Говорят, что все диалоги талантливого, так сказать кинематографического, фильма занимают не больше двадцати страничек на машинке. Диалоги же фильма некинематографичного распухают на несколько печатных листов.
Это вовсе не рецепт, не исключительное правило. Существуют фильмы, построенные только на диалоге. Например, «12 рассерженных мужчин» или «Мари-Октябрь». Но при всем том это хорошие, настоящие фильмы.
Беда не в том, что звук и цвет проникают в кино, они могут быть его лучшими помощниками. Беда в том, что и звук и цвет часто подменяют язык кино, они как бы снимают с создателей фильма долю ответственности, они как бы обещают вывезти на себе фильм, если там и не будет кинематографа как такового. Но это именно обещание, именно обман. Подмена есть подмена, а искусство здесь ни при чем.

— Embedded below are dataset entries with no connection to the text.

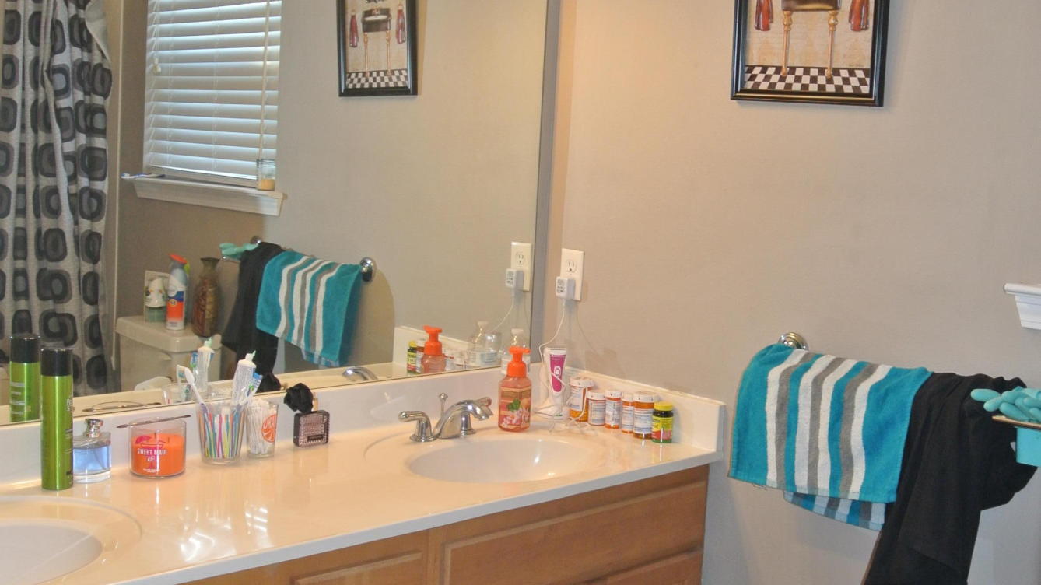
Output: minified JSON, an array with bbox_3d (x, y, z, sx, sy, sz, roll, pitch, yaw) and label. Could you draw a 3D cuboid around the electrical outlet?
[{"bbox_3d":[0.121,-0.041,2.850,0.012,0.115,0.073,-4,10,-43],"label":"electrical outlet"}]

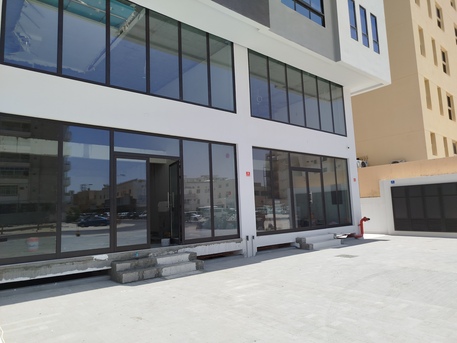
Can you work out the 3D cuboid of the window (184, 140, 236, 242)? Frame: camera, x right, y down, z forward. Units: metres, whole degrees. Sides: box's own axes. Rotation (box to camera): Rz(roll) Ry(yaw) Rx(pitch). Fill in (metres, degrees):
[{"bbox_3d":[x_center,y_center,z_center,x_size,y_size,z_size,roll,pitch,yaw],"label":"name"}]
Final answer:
[{"bbox_3d":[-0.517,0.576,9.944,2.170,3.160,0.120,3,-9,-39],"label":"window"}]

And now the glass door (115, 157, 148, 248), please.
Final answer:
[{"bbox_3d":[-2.496,0.831,8.257,0.960,2.340,0.100,3,-9,-39],"label":"glass door"}]

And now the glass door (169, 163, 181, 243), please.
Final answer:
[{"bbox_3d":[-1.613,0.950,9.549,0.070,2.330,0.850,3,-9,-39],"label":"glass door"}]

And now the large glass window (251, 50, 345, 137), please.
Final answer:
[{"bbox_3d":[3.263,-3.114,13.643,6.450,2.600,0.120,3,-9,-39],"label":"large glass window"}]

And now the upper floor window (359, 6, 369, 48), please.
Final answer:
[{"bbox_3d":[6.371,-6.740,14.807,0.640,1.961,0.100,3,-9,-39],"label":"upper floor window"}]

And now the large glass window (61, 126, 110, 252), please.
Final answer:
[{"bbox_3d":[-3.393,0.403,7.598,1.180,3.060,0.120,3,-9,-39],"label":"large glass window"}]

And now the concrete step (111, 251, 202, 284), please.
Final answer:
[{"bbox_3d":[-1.760,2.426,8.124,2.180,0.395,0.710,3,-9,-39],"label":"concrete step"}]

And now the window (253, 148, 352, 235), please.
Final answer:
[{"bbox_3d":[3.342,0.813,13.091,6.280,3.150,0.120,3,-9,-39],"label":"window"}]

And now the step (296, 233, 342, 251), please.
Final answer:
[{"bbox_3d":[3.595,2.739,12.416,2.000,0.405,0.730,3,-9,-39],"label":"step"}]

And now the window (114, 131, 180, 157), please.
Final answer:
[{"bbox_3d":[-2.182,-0.687,8.768,2.030,0.790,0.120,3,-9,-39],"label":"window"}]

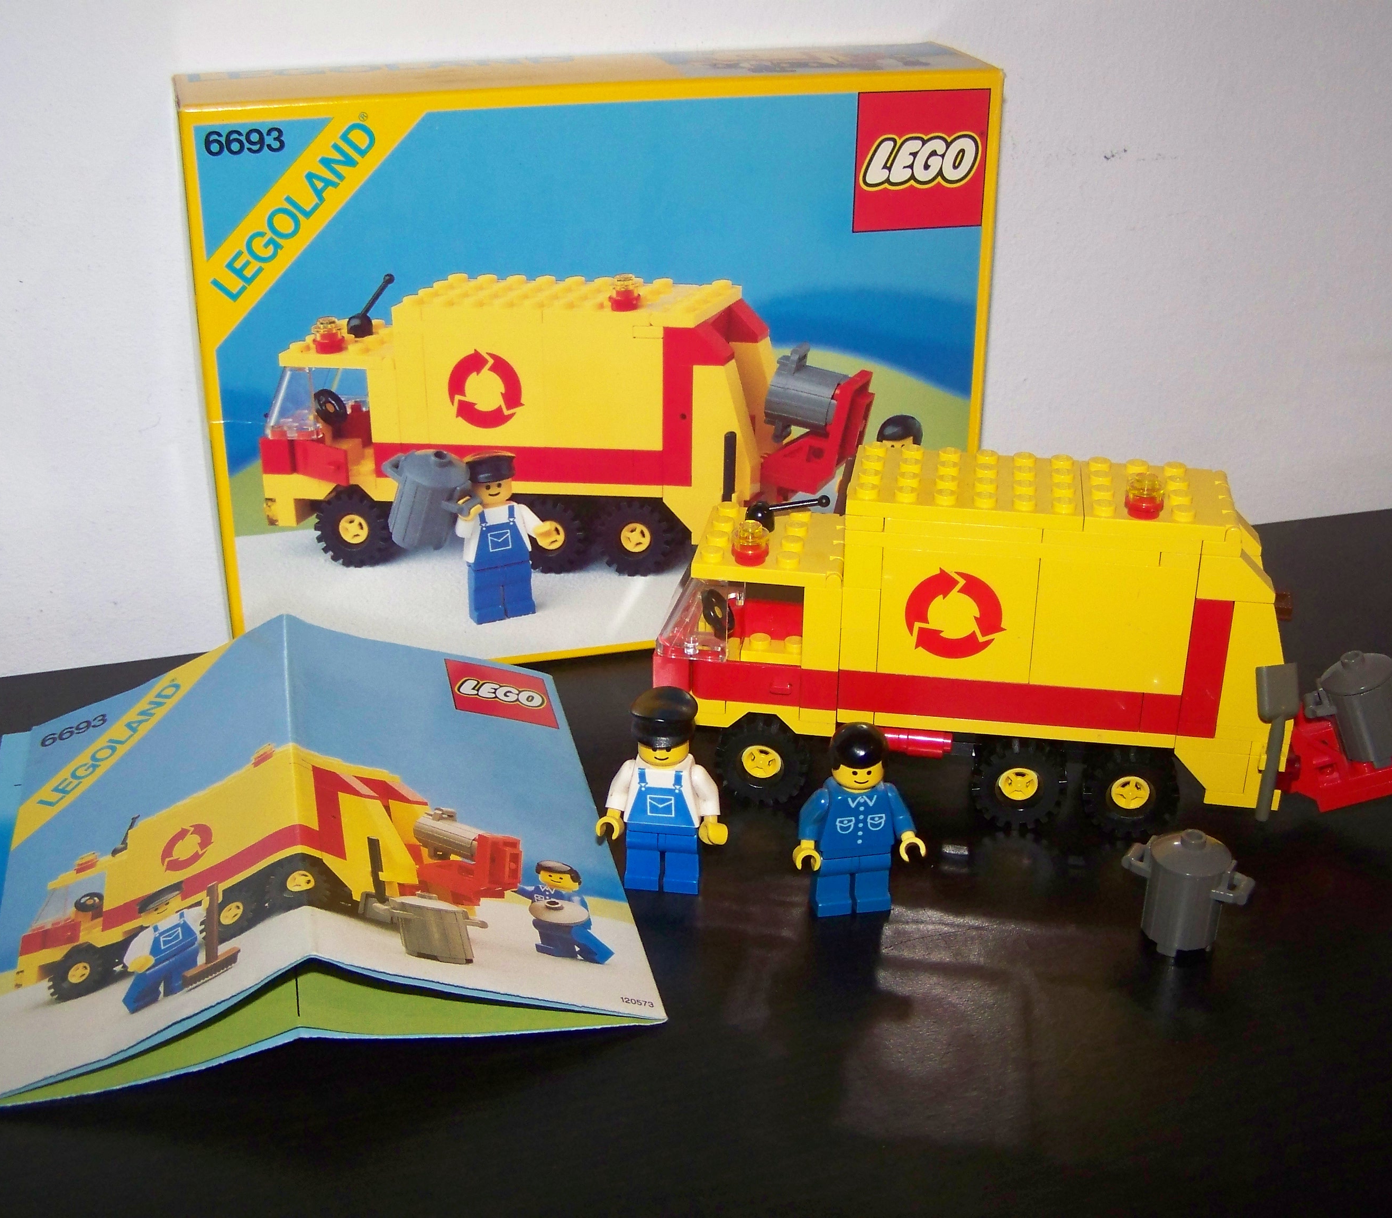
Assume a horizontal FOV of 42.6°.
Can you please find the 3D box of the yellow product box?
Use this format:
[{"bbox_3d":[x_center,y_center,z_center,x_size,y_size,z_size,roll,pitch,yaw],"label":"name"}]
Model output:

Какие бы умные люди ни двигались по экрану, какие бы умные мысли они ни высказывали, это все же будут просто умные люди, высказывающие умные мысли. Они могли бы высказывать их по радио, по телевизору или со сцены театра.
Дух противоречия овладевает некоторыми кинематографистами, толкает их на эксперимент. В яростном стремлении возвратить кино его собственный язык работают сейчас многие польские документалисты. Во время поездок в Польшу мне удалось просмотреть много документальных лент.